弹性搜索复制其他系统数据? [英] Elasticsearch replication of other system data?

查看:172
本文介绍了弹性搜索复制其他系统数据?的处理方法,对大家解决问题具有一定的参考价值,需要的朋友们下面随着小编来一起学习吧!

问题描述

假设我想使用弹性搜索来在网站上实现一般的搜索。预计顶级搜索栏将在整个网站上查找所有不同类型的资源。文件肯定(通过tika上传/索引),而且还包括客户端,帐户,其他人等等。



出于架构原因,大部分非文档(客户端,帐户)将存在于关系数据库中。



在实现此搜索时,选项#1将是创建所有内容的文档版本,然后使用弹性搜索运行搜索的各个方面,不依赖于关系数据库来查找不同类型的对象。



选项#2将仅使用弹性搜索来索引文档,这意味着一般的站点搜索功能,您必须将多个搜索纳入多个系统,然后在返回结果之前汇总结果。



选项# 1似乎远远优越,但缺点是它要求弹性搜索本质上在生产关系数据库中有很多东西的副本,加上那些副本保持新鲜,因为事物ch ange。



保持这些商店是同步的最佳选择是什么,我认为普通搜索的选择是否正确?有没有选项#3?

解决方案

你几乎列出了两个主要选项,当涉及到搜索多个数据存储,即在一个中央数据存储(选项#1)中搜索或搜索所有数据存储并合并结果(选项#2)。



工作虽然选项#2有两个主要的缺点:


  1. 在应用程序中需要开发大量的逻辑,以便分支搜索到多个数据存储,并将您收到的结果汇总。

  2. 每个数据存储的响应时间可能不同,因此,您将不得不等待为了向用户提供搜索结果(除非您通过使用不同的异步技术(例如Ajax,websocket等)来规避),响应速度最慢的数据存储

如果您想提供更好更可靠的搜索体验ence,选项#1将显然得到我的投票(我大部分时间实际上这样做)。正如您已经正确说明的那样,此选项的主要缺点就是您需要使Elasticsearch与其他主数据存储中的更改保持同步。
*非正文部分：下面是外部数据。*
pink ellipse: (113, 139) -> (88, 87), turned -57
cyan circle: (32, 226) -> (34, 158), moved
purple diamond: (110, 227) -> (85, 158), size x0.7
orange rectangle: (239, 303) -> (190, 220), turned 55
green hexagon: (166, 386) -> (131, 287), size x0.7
由于您的其他数据存储将是关系数据库,您有几个不同的选项可以使它们与Elasticsearch保持同步,即:




  • 使用< a href =https://www.elastic.co/blog/logstash-jdbc-input-plugin =noreferrer> Logstash JDBC输入

  • 使用 JDBC进口商工具



这两个前两个选项的效果非常好,但有一个主要缺点,即它们不会捕获表上的DELETE,它们只能捕获INSERT和UPDATE。这意味着如果您删除用户,帐户等,您将无法知道您必须在Elasticsearch中删除相应的文档。除非您决定在每次导入会话之前删除Elasticsearch索引。



为了减轻这种情况,您可以使用另一种基于MySQL binlog的工具,因此能够捕获每个事件。有一个在 Go 中编写,一个在 Java ,一个在 Python


Suppose I want to use elasticsearch to implement a generic search on a website. The top search bar would be expected to find resources of all different kinds across the site. Documents for sure (uploaded/indexed via tika) but also things like clients, accounts, other people, etc.

For architectural reasons, most of the non-document stuff (clients, accounts) will exist in a relational database.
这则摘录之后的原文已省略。